Oleh: KH. Fawaid Abdullah*

مَنْ اَحَبَّ شَيْئًا فَهُوَ عَبْدُهُ

Barangsiapa yang sangat mencintai sesuatu, maka ia akan menjadi budak atau hamba baginya“.

Syahwat itu bisa menyebabkan kekuasaan atau kerajaan menjadikan hamba bagi seseorang. Artinya, semakin seseorang itu mengedepankan keinginan atau syahwat di dalam dirinya, semakin pula dirinya itu menjadi budak bagi syahwatnya.

Majalah Tebuireng

Pernah kita melihat misalnya, ada orang yang kesana-kemari tidak pernah merasa puas akan apa yang didapat oleh dirinya. Entah itu rizki, harta, tahta, kekuasaan, wanita, atau apapun namanya. Semakin ia mengejar nya maka semakin pula ia merasa kurang, kurang, dan kurang. Itulah yang saya maksud, bahwa ia telah diperbudak oleh syahwat yang ada dalam dirinya sendiri.

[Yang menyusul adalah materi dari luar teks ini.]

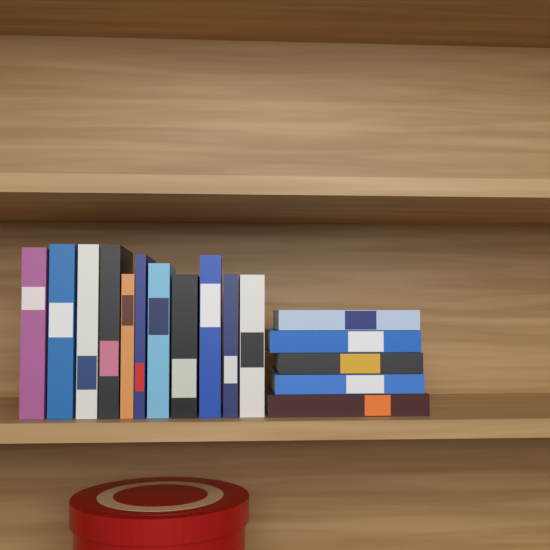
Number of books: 16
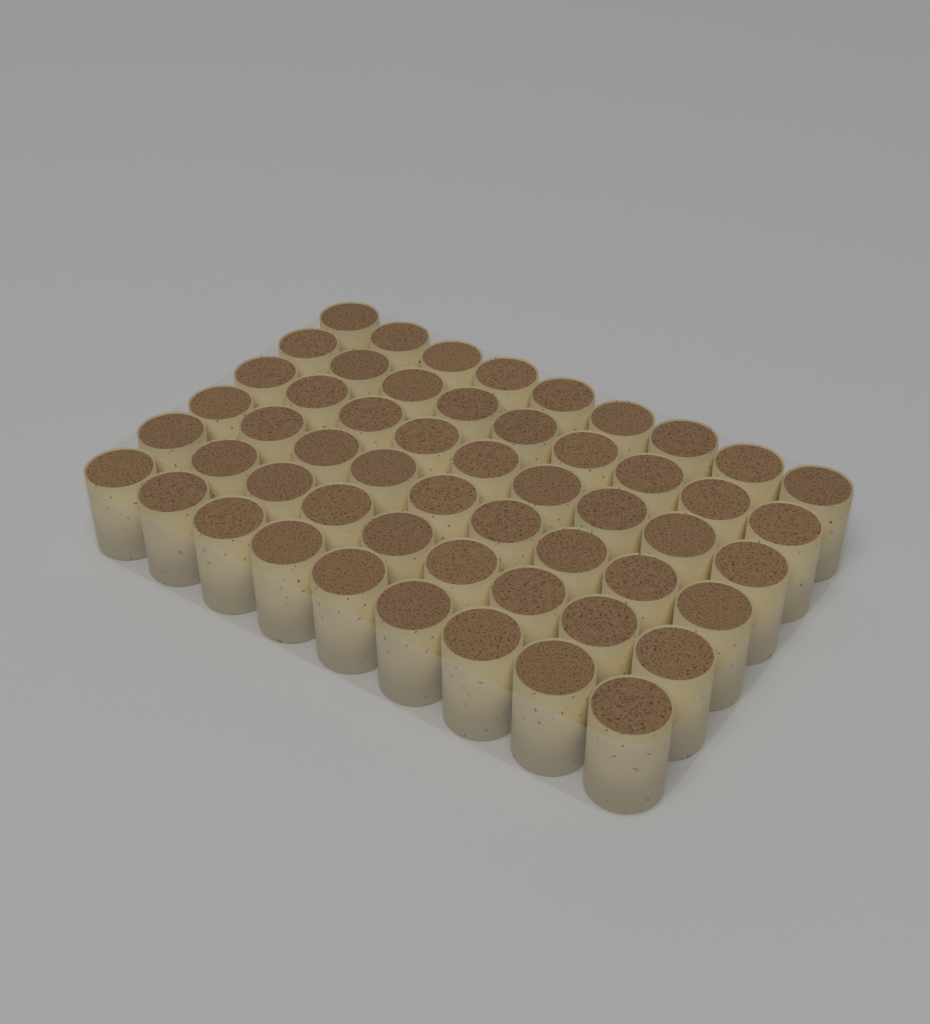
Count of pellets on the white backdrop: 54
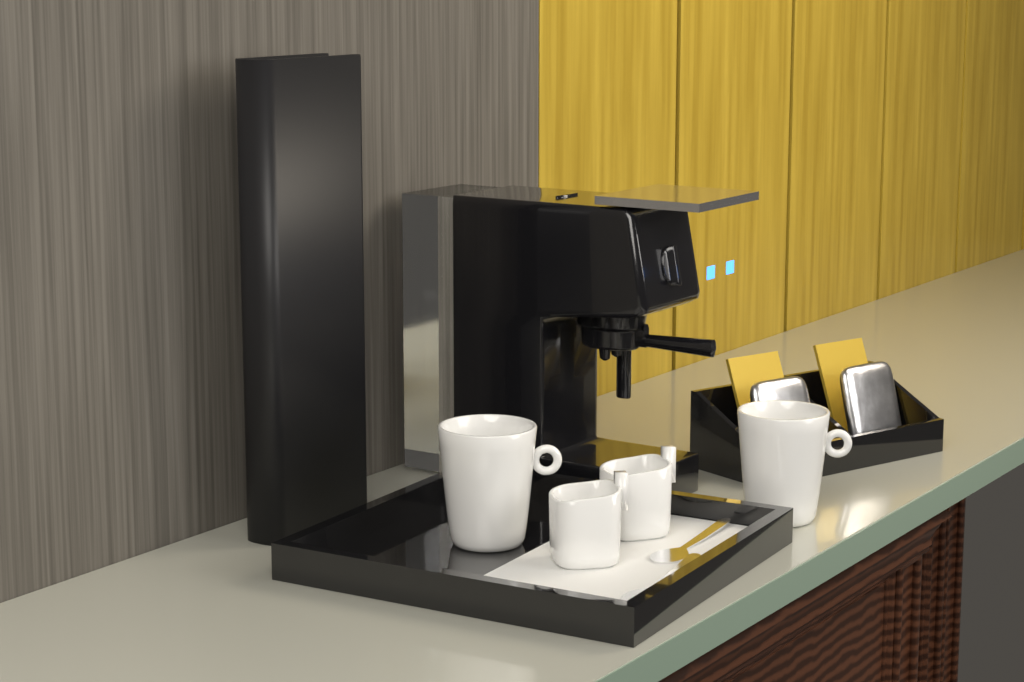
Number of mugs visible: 2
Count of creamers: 2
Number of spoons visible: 2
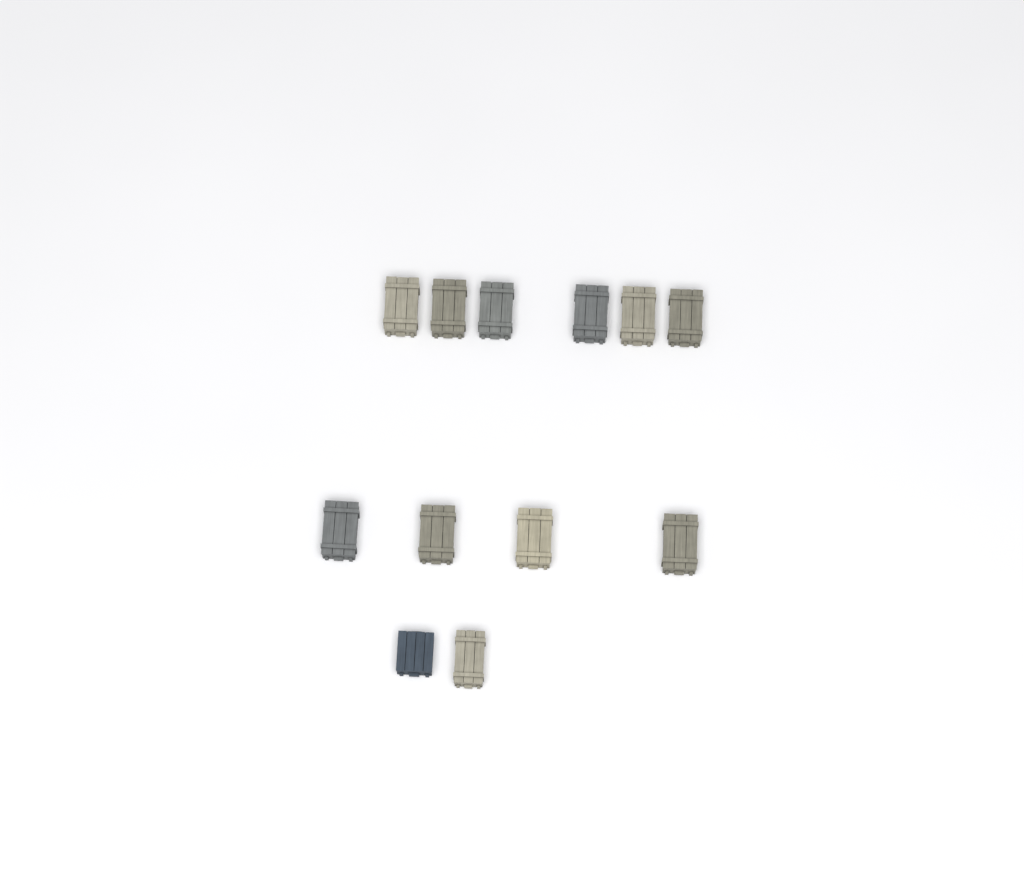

Bedanya dengan sabar? Kalau sabar itu justru sebaliknya. Dengan kesabaran seseorang itu, bisa menyebabkan seorang hamba itu bisa menjadi raja, atau mendapatkan kekuasaan. Dengan kesabaran, seseorang itu akan mendapatkan apa yang ia harapkan atau inginkan. 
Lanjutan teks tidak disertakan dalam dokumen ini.